> [EXERCISE]: Retype the material below word for word, starting at its first line and stopping at the line with "scientific name: Palomena prasina", with that line included.

> [Dataset entries]:
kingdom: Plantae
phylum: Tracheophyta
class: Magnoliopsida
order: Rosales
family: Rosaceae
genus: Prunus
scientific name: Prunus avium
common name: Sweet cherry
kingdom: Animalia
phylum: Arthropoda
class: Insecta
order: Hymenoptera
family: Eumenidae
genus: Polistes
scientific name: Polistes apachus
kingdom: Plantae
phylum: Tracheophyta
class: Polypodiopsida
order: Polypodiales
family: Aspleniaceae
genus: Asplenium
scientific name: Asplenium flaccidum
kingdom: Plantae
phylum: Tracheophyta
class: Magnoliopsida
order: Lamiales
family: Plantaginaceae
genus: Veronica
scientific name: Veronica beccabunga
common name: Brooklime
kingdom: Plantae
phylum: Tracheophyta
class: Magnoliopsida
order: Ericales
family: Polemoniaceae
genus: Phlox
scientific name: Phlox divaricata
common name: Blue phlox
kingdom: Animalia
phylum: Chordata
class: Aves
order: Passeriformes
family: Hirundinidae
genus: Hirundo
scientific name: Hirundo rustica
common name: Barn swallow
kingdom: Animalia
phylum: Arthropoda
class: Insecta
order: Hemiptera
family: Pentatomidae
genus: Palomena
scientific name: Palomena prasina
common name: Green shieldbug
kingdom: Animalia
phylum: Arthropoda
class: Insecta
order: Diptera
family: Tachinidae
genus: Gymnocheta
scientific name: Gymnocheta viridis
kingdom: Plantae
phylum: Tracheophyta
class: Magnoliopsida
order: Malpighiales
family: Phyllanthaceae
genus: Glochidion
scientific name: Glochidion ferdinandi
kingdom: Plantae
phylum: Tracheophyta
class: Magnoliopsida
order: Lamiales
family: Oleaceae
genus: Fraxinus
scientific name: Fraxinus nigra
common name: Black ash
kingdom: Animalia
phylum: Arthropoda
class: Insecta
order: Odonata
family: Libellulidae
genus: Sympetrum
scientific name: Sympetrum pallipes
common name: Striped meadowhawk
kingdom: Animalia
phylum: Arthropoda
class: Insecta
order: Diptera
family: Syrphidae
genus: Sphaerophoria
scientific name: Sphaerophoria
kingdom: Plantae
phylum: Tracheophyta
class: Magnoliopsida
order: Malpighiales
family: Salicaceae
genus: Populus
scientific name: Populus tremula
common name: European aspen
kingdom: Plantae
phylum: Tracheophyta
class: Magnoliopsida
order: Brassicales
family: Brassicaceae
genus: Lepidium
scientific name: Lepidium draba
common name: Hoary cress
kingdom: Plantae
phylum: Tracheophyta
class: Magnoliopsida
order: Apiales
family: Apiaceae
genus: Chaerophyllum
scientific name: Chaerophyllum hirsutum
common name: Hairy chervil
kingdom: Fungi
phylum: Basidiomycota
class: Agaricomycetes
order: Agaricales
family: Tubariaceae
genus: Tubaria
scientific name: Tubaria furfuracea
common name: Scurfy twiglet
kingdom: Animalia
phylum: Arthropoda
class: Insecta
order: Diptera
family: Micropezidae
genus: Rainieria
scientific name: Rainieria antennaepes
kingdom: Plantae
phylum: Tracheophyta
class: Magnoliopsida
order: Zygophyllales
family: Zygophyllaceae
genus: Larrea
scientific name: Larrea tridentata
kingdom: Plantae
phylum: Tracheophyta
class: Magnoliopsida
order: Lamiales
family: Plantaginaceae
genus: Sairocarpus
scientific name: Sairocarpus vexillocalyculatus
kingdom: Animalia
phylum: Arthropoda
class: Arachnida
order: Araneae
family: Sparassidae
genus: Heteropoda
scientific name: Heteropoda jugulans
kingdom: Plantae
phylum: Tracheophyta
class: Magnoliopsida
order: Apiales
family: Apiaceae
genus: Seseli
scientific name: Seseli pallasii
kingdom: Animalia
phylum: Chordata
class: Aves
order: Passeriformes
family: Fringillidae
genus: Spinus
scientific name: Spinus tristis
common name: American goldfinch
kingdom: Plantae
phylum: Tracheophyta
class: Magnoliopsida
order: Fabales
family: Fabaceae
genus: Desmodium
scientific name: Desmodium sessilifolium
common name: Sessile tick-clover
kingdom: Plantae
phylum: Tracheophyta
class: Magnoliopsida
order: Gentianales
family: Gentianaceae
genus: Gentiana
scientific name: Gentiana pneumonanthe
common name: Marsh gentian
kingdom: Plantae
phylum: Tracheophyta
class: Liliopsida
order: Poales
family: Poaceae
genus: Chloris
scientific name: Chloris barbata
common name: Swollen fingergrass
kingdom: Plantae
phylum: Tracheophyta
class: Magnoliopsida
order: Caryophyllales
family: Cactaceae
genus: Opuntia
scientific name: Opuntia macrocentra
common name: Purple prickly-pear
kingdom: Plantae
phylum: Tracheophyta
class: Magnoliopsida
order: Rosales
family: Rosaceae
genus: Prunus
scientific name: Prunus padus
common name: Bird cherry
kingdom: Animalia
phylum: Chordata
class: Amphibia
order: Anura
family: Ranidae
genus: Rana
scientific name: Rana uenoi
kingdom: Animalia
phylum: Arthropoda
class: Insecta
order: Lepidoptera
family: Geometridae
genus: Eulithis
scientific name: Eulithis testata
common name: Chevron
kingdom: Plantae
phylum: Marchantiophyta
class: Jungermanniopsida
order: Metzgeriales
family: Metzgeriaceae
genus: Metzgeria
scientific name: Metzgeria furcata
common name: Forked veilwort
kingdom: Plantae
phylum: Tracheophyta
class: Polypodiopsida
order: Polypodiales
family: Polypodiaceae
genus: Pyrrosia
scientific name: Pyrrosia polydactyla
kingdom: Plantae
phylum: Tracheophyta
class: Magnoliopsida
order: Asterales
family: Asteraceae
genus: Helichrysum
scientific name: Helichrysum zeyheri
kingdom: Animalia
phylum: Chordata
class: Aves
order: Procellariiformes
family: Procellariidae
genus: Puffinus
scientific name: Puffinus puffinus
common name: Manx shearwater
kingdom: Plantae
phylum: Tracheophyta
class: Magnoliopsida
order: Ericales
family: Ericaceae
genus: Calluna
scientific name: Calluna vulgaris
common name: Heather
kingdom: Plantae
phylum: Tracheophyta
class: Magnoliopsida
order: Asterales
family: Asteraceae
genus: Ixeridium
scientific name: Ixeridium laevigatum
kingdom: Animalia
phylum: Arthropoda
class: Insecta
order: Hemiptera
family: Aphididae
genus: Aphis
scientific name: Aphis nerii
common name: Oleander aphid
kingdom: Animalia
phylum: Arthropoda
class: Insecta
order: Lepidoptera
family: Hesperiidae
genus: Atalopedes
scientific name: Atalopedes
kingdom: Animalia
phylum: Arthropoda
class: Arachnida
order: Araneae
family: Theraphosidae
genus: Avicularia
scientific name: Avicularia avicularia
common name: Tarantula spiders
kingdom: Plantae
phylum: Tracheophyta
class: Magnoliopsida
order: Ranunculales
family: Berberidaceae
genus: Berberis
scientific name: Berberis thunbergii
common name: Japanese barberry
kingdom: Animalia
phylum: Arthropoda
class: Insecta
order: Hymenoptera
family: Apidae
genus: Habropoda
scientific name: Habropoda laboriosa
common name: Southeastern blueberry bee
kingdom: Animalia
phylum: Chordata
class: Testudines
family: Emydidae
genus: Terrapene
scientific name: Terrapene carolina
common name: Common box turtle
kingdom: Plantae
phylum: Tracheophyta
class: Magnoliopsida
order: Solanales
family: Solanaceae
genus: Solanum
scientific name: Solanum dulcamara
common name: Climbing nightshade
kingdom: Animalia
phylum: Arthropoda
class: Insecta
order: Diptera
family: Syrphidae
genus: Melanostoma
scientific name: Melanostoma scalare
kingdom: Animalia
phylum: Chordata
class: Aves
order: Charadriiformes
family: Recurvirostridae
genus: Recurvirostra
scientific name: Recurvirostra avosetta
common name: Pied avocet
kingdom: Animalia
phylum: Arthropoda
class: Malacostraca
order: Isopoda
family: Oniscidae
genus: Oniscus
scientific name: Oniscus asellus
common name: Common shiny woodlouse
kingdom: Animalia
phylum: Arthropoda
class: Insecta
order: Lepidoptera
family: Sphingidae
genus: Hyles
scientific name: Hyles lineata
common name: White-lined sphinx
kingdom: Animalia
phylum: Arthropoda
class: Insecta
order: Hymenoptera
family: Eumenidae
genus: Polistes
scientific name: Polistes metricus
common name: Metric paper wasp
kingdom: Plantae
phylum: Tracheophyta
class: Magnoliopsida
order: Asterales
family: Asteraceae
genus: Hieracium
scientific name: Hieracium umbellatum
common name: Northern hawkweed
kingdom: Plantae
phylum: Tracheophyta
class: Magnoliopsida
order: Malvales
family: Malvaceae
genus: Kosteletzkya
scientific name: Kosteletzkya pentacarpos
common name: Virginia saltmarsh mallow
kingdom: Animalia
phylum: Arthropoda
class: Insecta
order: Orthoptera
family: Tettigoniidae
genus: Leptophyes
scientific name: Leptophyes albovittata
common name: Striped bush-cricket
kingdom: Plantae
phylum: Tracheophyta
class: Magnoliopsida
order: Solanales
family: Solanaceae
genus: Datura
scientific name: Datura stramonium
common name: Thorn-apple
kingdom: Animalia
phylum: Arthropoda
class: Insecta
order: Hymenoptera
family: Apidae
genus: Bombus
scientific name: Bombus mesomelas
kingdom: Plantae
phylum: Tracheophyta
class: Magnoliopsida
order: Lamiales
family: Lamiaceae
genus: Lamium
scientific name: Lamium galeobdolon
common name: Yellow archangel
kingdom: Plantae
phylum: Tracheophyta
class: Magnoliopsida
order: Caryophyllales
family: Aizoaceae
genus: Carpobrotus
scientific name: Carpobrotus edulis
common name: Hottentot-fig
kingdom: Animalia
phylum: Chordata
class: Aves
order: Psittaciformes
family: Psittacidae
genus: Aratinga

> [SOLUTION FOR THIS EXERCISE]:
kingdom: Plantae
phylum: Tracheophyta
class: Magnoliopsida
order: Rosales
family: Rosaceae
genus: Prunus
scientific name: Prunus avium
common name: Sweet cherry
kingdom: Animalia
phylum: Arthropoda
class: Insecta
order: Hymenoptera
family: Eumenidae
genus: Polistes
scientific name: Polistes apachus
kingdom: Plantae
phylum: Tracheophyta
class: Polypodiopsida
order: Polypodiales
family: Aspleniaceae
genus: Asplenium
scientific name: Asplenium flaccidum
kingdom: Plantae
phylum: Tracheophyta
class: Magnoliopsida
order: Lamiales
family: Plantaginaceae
genus: Veronica
scientific name: Veronica beccabunga
common name: Brooklime
kingdom: Plantae
phylum: Tracheophyta
class: Magnoliopsida
order: Ericales
family: Polemoniaceae
genus: Phlox
scientific name: Phlox divaricata
common name: Blue phlox
kingdom: Animalia
phylum: Chordata
class: Aves
order: Passeriformes
family: Hirundinidae
genus: Hirundo
scientific name: Hirundo rustica
common name: Barn swallow
kingdom: Animalia
phylum: Arthropoda
class: Insecta
order: Hemiptera
family: Pentatomidae
genus: Palomena
scientific name: Palomena prasina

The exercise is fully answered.